Darwin foi muito influenciado pela teologia natural de William Paley, que no fim acabou ajudando a enfraquecer sua fé. A teologia natural parece estar voltando, remodelada, não como evidência do criador, mas como apoio para quem já tem fé, um elemento adicional. Quem anda fazendo boa teologia natural hoje?
Os nomes que me vêm à mente de imediato são aqueles mais familiares. John Polkinghorne, embora me parece que ele não tem escrito mais. Alister McGrath, obviamente. E eu também citaria Rowan Williams e suas Palestras Gifford de alguns anos atrás, reunidas no livro The edge of words, que vão nessa tradição de teologia natural.
E, na sua opinião, essa nova teologia natural está no caminho certo?
Fazer teologia natural é inevitável. Nós sempre vamos nos questionar sobre o relacionamento entre criador e criação, ou, mais precisamente, sobre o que a criação diz a respeito do criador. E, já que é assim, melhor fazer direito, e por “fazer direito” eu quero dizer fazer teologia natural com muito cuidado e humildade intelectual, além do máximo possível de autonomia intelectual. Se você está olhando para a criação como um possível indício de um criador, você precisa ser muito cauteloso com qualquer conclusão que tire disso, porque de tempos em tempos a ciência vai nos apresentar desafios a essas conclusões.
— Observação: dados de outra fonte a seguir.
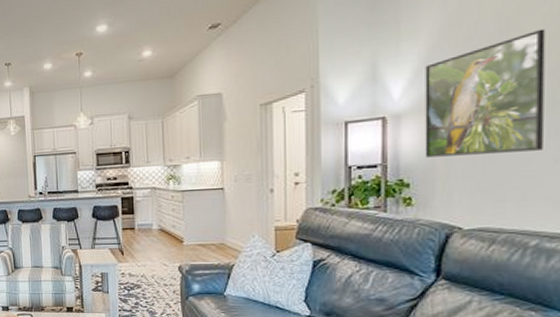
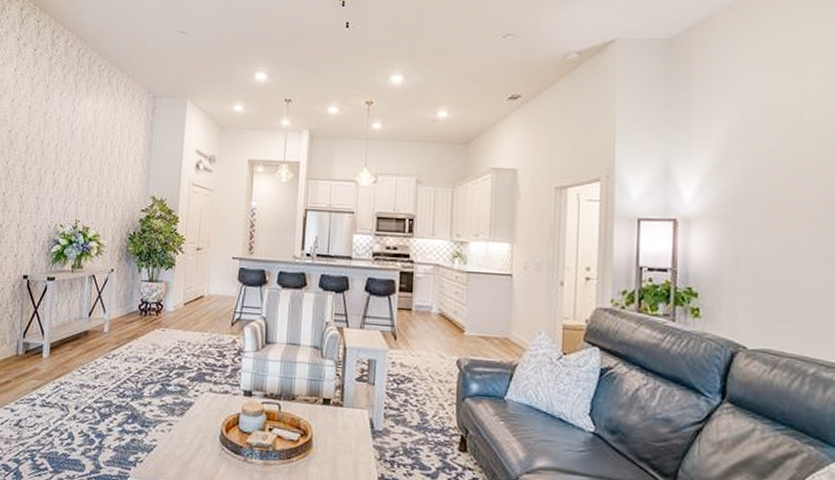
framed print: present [425,29,546,158] -> none [712,153,820,274]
O problema é que, historicamente, as ideias religiosas meio que se uniram à filosofia, ou à filosofia natural do momento, seja aristotélica, newtoniana, o que for. E mais cedo ou mais tarde há uma ruptura, e o cristianismo paga o preço de sua fusão com esses sistemas filosóficos.
Então, não há problema em fazer teologia natural, só não se pode “casar” toda a sua teologia com um sistema filosófico. Você pode fazer sua teologia, sua teologia natural, ou mesmo a sua ciência, e elas podem estar dialogando; mas, quando uma começa a se apoiar demais na outra, elas se tornam estruturas muito vulneráveis. É um risco inerente que exige um grau de reserva e autonomia intelectual como precaução.